__TO DO__:
Your copy should run exactly from the line containing "What about the box [459,0,689,127]?" to the last line of the entries below, and it should include no pictures.

__LISTED RECORDS__:
-- Opening Marker --
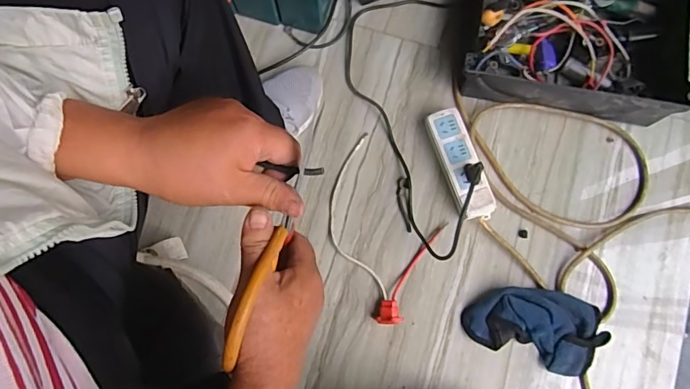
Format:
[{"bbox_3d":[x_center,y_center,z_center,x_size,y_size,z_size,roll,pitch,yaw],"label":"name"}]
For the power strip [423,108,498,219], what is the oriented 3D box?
[{"bbox_3d":[0.178,-0.049,0.731,0.057,0.035,0.182,-18,78,-3],"label":"power strip"}]

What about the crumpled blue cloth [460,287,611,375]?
[{"bbox_3d":[0.276,0.187,0.687,0.189,0.028,0.107,19,79,4],"label":"crumpled blue cloth"}]

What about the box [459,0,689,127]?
[{"bbox_3d":[0.357,-0.243,0.747,0.320,0.086,0.216,10,78,3],"label":"box"}]

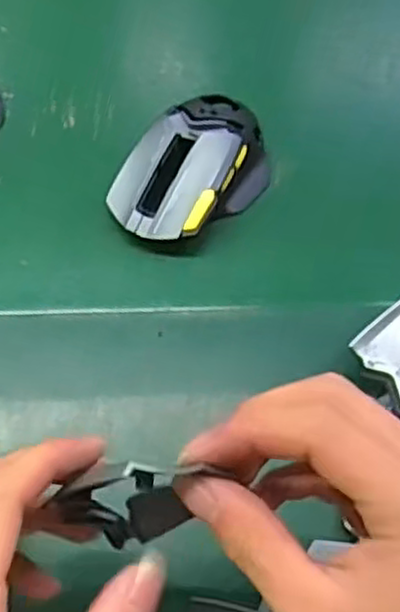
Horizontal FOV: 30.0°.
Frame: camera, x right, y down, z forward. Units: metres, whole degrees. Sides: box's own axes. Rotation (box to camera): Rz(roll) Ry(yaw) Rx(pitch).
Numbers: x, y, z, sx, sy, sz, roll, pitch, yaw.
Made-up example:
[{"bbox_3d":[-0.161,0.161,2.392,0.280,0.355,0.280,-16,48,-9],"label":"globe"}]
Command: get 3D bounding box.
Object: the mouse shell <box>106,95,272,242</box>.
[{"bbox_3d":[-0.002,-0.082,0.447,0.067,0.037,0.110,36,68,13],"label":"mouse shell"}]

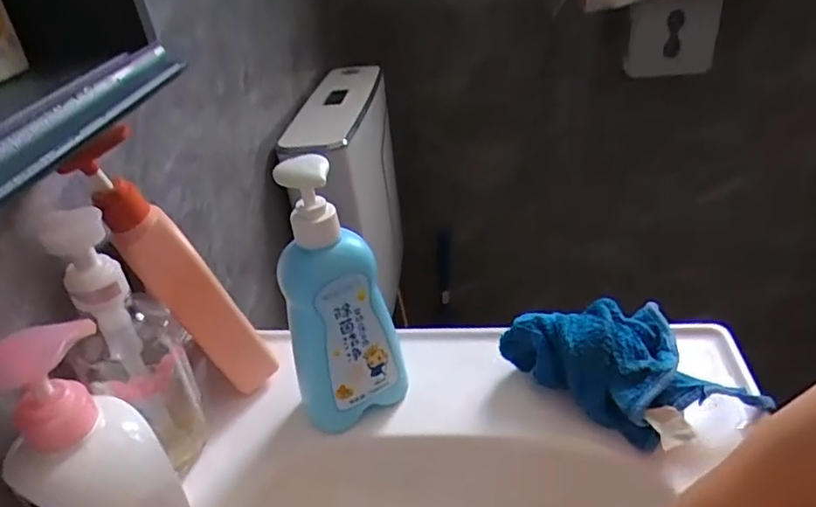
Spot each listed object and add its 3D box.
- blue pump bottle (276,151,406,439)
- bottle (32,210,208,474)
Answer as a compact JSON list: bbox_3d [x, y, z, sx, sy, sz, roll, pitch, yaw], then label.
[{"bbox_3d":[-0.052,0.034,0.413,0.078,0.206,0.040,-14,33,-10],"label":"blue pump bottle"},{"bbox_3d":[-0.189,0.061,0.392,0.052,0.199,0.067,21,42,36],"label":"bottle"}]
-- Closing Marker --
__YOUR RESPONSE__:
What about the box [459,0,689,127]?
[{"bbox_3d":[0.357,-0.243,0.747,0.320,0.086,0.216,10,78,3],"label":"box"}]

Horizontal FOV: 30.0°.
Frame: camera, x right, y down, z forward. Units: metres, whole degrees. Sides: box's own axes. Rotation (box to camera): Rz(roll) Ry(yaw) Rx(pitch).
Numbers: x, y, z, sx, sy, sz, roll, pitch, yaw.
Made-up example:
[{"bbox_3d":[-0.161,0.161,2.392,0.280,0.355,0.280,-16,48,-9],"label":"globe"}]
Command: get 3D bounding box.
Object: the mouse shell <box>106,95,272,242</box>.
[{"bbox_3d":[-0.002,-0.082,0.447,0.067,0.037,0.110,36,68,13],"label":"mouse shell"}]

Spot each listed object and add its 3D box.
- blue pump bottle (276,151,406,439)
- bottle (32,210,208,474)
Answer as a compact JSON list: bbox_3d [x, y, z, sx, sy, sz, roll, pitch, yaw], then label.
[{"bbox_3d":[-0.052,0.034,0.413,0.078,0.206,0.040,-14,33,-10],"label":"blue pump bottle"},{"bbox_3d":[-0.189,0.061,0.392,0.052,0.199,0.067,21,42,36],"label":"bottle"}]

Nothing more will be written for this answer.